*WHAT YOU ARE ASKED TO DO*
Without the pictures, repeat the listing character for character.

*RECORDS SHOWN*
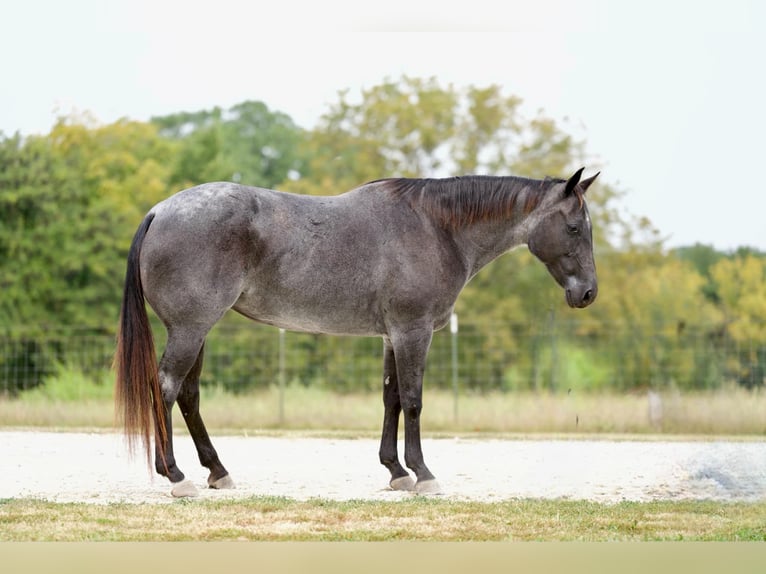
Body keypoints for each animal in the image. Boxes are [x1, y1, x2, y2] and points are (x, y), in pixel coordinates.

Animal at [117, 168, 604, 500]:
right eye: (574, 227)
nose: (588, 293)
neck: (436, 228)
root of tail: (160, 211)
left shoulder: (392, 336)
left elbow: (391, 398)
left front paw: (396, 472)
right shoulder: (413, 331)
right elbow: (413, 400)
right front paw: (423, 474)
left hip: (198, 330)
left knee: (188, 394)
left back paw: (216, 471)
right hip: (190, 329)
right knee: (166, 388)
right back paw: (176, 475)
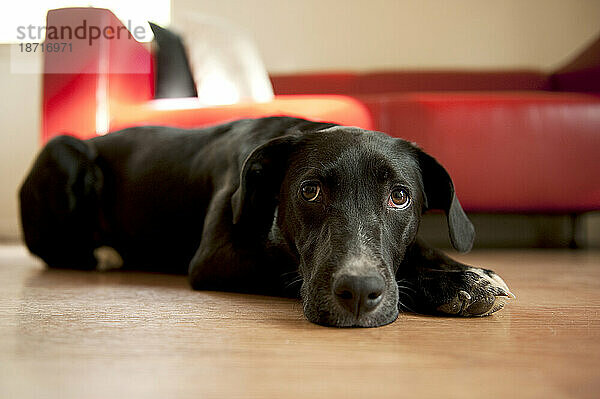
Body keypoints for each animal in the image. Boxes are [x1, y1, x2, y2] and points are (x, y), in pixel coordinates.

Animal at [21, 116, 512, 328]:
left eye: (399, 197)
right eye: (310, 191)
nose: (357, 293)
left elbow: (415, 249)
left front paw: (470, 275)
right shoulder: (216, 257)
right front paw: (449, 285)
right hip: (65, 150)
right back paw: (104, 254)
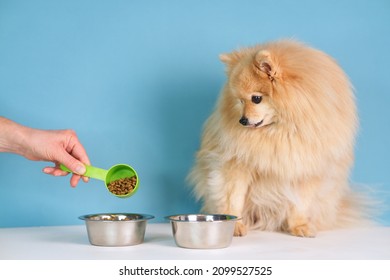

*WRITTEN RESPONSE*
Body keypoints for each animal in the image. Boxes are [x1, y1, x2, y2] and points are (x, y), in pixel coordinates.

Animal at [117, 168, 604, 500]:
right eye: (574, 227)
nose: (588, 293)
neck: (436, 228)
root of tail: (160, 211)
left shoulder: (392, 336)
left elbow: (391, 398)
left front paw: (396, 472)
right shoulder: (413, 331)
right elbow: (413, 400)
right front paw: (423, 474)
left hip: (198, 330)
left knee: (188, 394)
left back paw: (216, 471)
right hip: (190, 329)
right knee: (166, 388)
right back paw: (176, 475)
Body keypoints for each animal in the image. Boxes are [x1, y1, x2, y2] and points are (x, y), in pixel coordinates.

Animal at [21, 116, 512, 328]:
left eye: (399, 197)
right eye: (310, 191)
nose: (357, 293)
left elbow: (415, 249)
left front paw: (470, 275)
right shoulder: (216, 257)
right front paw: (449, 285)
right hip: (65, 150)
right back paw: (104, 254)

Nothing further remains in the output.